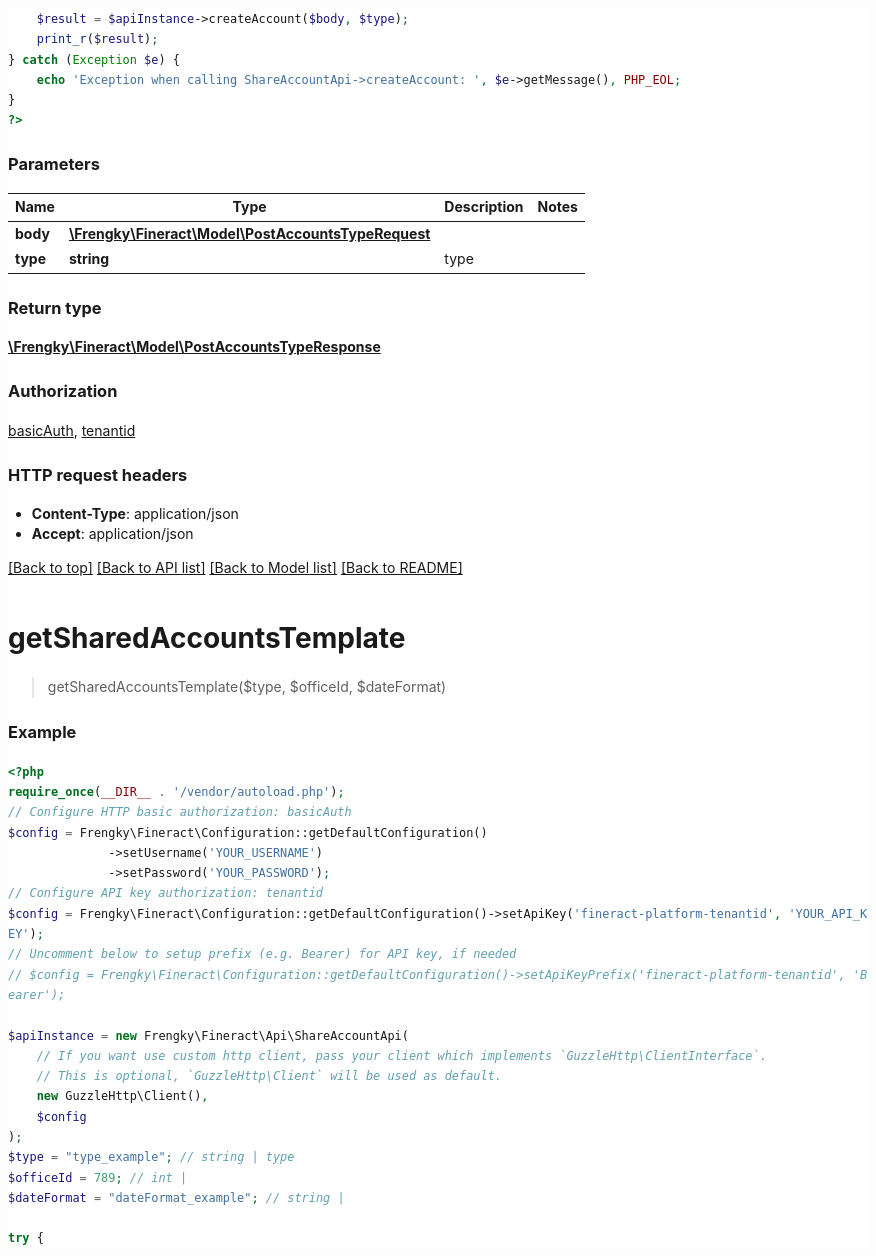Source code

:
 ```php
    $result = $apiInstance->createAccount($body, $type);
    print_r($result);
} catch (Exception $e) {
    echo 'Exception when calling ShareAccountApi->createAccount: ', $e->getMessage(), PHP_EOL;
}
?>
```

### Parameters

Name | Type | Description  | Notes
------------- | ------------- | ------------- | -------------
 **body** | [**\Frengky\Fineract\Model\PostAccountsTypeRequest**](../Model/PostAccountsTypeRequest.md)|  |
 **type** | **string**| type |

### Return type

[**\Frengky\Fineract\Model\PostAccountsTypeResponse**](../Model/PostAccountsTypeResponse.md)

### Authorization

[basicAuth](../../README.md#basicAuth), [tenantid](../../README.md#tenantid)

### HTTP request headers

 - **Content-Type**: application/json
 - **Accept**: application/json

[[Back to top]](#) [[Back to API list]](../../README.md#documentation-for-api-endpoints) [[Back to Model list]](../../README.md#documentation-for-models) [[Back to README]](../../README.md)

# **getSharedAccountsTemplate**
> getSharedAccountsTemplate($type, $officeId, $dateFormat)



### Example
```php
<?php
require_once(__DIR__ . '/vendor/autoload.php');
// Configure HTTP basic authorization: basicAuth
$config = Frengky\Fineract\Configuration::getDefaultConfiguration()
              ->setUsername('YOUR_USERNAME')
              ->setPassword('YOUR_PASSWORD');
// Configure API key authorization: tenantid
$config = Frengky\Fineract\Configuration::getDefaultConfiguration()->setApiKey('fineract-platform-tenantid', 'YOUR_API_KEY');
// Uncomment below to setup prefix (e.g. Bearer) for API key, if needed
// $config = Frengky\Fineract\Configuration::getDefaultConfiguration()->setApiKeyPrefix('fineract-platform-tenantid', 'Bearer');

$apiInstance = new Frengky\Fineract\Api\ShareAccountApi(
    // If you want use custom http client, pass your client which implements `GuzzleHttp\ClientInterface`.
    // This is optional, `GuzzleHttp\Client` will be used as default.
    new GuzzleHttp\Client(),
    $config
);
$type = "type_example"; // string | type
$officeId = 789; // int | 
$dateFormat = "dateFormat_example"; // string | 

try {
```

━━━━

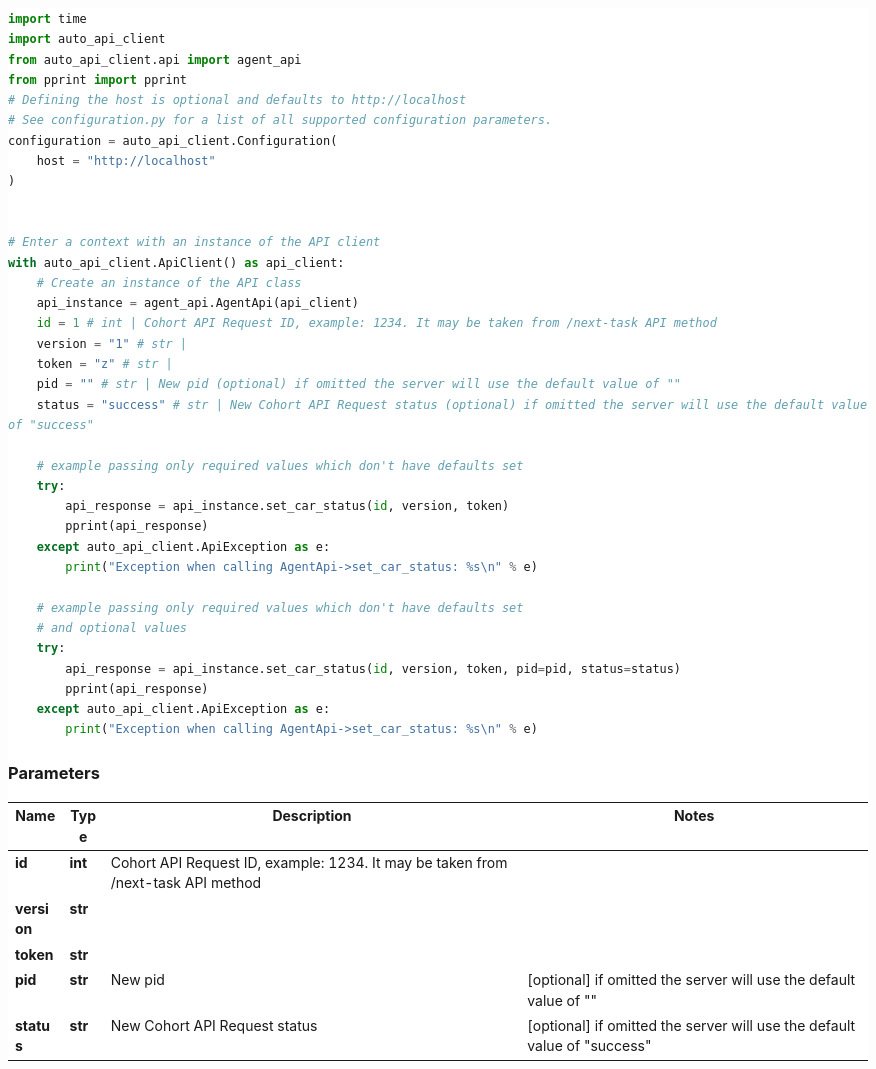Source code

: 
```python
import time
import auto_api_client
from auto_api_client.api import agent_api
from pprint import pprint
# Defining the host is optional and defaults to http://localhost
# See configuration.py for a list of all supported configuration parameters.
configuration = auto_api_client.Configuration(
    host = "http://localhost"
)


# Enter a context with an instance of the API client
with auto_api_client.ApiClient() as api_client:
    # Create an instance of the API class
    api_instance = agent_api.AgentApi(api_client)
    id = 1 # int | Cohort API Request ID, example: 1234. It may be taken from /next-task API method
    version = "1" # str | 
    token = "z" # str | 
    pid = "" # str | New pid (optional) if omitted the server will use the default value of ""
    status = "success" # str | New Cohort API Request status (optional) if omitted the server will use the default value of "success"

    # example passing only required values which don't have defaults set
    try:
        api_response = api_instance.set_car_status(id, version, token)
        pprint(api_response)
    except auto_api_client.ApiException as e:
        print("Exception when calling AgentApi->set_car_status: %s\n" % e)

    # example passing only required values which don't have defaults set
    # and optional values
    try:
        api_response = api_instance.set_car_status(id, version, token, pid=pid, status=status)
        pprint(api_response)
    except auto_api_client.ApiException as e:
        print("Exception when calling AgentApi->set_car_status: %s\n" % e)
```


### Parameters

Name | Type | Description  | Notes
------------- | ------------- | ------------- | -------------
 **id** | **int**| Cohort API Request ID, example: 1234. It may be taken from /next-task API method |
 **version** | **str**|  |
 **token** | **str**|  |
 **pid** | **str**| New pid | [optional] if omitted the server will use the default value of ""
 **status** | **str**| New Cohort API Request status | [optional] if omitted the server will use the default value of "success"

━━━━

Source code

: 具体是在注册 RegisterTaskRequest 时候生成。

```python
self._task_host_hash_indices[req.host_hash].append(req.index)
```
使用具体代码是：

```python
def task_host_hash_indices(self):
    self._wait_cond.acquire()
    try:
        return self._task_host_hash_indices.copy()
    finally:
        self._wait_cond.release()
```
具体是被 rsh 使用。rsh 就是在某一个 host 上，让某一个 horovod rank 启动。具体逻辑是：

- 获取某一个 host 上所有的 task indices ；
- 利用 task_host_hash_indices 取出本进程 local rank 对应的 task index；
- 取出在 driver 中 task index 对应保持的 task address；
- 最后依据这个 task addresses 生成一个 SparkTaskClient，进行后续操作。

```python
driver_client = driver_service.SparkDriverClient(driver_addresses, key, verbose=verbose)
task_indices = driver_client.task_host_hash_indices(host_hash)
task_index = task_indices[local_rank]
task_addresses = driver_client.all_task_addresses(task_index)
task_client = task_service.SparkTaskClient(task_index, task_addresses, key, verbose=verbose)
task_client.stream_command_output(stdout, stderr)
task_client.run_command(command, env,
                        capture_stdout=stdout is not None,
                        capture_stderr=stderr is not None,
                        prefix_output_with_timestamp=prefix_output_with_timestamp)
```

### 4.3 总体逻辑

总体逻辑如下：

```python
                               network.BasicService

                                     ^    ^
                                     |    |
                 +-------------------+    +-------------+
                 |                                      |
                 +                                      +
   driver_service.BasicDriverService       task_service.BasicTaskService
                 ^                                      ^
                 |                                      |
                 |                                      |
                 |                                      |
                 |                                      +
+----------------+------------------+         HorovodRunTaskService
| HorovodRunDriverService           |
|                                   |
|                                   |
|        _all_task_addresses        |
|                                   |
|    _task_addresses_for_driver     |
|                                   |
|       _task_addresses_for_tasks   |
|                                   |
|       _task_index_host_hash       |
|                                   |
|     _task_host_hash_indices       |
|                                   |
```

━━━━

> [WORK TO BE COMPLETED]: State how many lines in the listing above contain "stdout". Nothing else is needed.

> [RESPONSE]: 2